MN : Il y aura toujours le producteur, il faut qu’il y ait le binôme producteur/réalisateur parce que c’est un opposant, mais un opposant de discussion. Il faut cependant différencier les financiers et le producteur. Le réalisateur va s’affranchir de certains financements ou alors ne pas se faire bouffer par une grosse major quand on arrive en bout de course, qu’il nous manque 100 000 euros, et qu’il y ait une grosse major qui dise « tu vas me faire le montage comme ça et ça j’aime pas », alors qu’ici le réalisateur reste maître de son projet. On laisse pas mal de liberté, après c’est l’internaute qui choisit, ce n’est pas nous.
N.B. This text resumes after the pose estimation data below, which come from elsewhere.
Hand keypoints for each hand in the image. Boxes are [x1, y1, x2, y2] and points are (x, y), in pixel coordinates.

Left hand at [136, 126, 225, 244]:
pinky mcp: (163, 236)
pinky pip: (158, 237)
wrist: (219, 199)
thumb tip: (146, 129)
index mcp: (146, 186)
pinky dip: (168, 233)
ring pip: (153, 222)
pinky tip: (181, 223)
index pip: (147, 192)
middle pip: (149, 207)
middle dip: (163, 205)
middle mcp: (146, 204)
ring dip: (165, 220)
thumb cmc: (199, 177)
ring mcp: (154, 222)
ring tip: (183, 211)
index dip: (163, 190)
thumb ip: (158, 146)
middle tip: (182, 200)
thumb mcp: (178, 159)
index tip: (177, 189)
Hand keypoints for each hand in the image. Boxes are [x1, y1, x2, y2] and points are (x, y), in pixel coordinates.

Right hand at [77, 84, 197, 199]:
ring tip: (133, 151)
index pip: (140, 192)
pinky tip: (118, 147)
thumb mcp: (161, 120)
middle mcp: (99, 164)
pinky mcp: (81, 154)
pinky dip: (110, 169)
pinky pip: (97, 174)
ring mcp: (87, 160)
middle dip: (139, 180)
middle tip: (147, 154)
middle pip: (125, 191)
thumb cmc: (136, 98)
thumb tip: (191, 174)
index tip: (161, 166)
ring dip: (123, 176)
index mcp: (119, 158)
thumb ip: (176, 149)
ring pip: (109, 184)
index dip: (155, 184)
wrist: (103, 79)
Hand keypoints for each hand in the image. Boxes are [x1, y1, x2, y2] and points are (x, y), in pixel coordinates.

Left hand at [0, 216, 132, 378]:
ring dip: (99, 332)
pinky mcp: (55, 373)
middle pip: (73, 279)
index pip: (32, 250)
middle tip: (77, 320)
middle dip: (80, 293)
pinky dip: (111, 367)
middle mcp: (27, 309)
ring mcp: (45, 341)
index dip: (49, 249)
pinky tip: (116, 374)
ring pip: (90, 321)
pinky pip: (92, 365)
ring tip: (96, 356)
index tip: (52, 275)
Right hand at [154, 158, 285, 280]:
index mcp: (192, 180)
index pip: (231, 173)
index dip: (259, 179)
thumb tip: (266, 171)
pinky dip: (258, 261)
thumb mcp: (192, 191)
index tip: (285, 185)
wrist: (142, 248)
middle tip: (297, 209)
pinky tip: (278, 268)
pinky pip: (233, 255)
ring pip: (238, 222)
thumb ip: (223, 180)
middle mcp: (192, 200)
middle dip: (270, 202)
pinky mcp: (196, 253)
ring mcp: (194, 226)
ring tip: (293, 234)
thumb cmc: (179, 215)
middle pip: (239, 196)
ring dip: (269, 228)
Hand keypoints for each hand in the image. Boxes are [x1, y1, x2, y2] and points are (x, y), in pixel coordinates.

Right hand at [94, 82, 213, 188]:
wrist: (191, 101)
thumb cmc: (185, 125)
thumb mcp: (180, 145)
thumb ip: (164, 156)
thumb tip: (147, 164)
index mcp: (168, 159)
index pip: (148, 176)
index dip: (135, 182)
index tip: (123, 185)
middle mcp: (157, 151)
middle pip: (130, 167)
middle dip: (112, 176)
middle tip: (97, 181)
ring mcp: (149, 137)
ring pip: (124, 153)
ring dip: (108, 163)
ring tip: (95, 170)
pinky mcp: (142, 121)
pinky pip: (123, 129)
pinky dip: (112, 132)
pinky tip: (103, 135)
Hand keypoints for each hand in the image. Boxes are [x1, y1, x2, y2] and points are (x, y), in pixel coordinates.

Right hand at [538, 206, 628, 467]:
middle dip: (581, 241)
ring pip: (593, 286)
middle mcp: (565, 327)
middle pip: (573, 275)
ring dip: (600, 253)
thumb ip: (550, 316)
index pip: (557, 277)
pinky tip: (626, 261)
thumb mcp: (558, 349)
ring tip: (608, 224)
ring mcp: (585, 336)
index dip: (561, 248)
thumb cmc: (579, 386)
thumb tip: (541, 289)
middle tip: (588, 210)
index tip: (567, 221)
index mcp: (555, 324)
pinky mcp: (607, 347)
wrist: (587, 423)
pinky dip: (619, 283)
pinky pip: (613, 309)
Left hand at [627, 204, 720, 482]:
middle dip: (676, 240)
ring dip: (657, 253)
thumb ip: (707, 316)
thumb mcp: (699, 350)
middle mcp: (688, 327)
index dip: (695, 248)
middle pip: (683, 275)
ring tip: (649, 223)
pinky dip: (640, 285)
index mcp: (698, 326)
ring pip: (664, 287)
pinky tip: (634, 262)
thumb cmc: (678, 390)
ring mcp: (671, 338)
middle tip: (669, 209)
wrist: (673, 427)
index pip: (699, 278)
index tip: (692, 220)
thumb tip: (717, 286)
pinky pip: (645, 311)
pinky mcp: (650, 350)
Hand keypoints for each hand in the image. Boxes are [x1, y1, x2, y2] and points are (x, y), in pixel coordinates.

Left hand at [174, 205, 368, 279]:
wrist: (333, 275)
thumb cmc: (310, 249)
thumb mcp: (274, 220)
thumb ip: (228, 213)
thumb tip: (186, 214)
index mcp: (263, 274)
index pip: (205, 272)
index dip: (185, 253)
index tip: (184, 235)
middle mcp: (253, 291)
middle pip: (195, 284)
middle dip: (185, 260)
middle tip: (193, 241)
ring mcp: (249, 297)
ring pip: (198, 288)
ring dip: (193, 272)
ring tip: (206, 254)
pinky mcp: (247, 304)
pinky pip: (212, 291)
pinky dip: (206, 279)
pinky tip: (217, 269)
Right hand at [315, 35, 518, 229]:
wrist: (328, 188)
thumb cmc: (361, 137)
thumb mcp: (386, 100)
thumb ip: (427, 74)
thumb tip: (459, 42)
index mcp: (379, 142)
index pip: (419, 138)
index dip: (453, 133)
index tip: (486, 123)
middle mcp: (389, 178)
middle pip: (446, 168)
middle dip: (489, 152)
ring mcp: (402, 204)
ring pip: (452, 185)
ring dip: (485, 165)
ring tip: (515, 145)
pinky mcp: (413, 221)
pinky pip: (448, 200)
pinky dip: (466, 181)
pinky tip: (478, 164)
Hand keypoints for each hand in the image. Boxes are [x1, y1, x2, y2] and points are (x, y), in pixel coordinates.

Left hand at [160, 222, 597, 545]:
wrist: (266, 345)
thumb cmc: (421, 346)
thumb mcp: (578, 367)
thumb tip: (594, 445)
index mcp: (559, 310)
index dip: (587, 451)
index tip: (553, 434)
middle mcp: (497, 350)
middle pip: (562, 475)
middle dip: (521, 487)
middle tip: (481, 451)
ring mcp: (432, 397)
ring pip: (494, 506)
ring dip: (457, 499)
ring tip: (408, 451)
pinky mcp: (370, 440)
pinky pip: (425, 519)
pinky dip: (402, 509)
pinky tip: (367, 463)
AT : Je pense qu’on rend le cinéma au public. On inverse la relation : jusqu’à aujourd’hui, on imposait du contenu au public et là, c’est le public qui choisit. Je trouve ça très juste comme système. De toute façon qui fait le succès d’un film ? C’est le public.

Parmi les films présents sur Your Major Studio quel est votre préféré ?

MN : Franchement je les aime tous, parce qu’il y en a aucun qui se ressemble, donc je n’ai pas de préférence.

AT : Moi oui, mais je dirai rien.

MN : Il y a En souvenir de Lola qui a un coté très très dark, le scénario est très dur et on peut difficilement le comparer avec des séries comme J’ai jamais su dire non qui est plutôt marrante, ou avec Cellule 211 qui est un film à grand public espagnol qui a fait 4 millions d’entrées.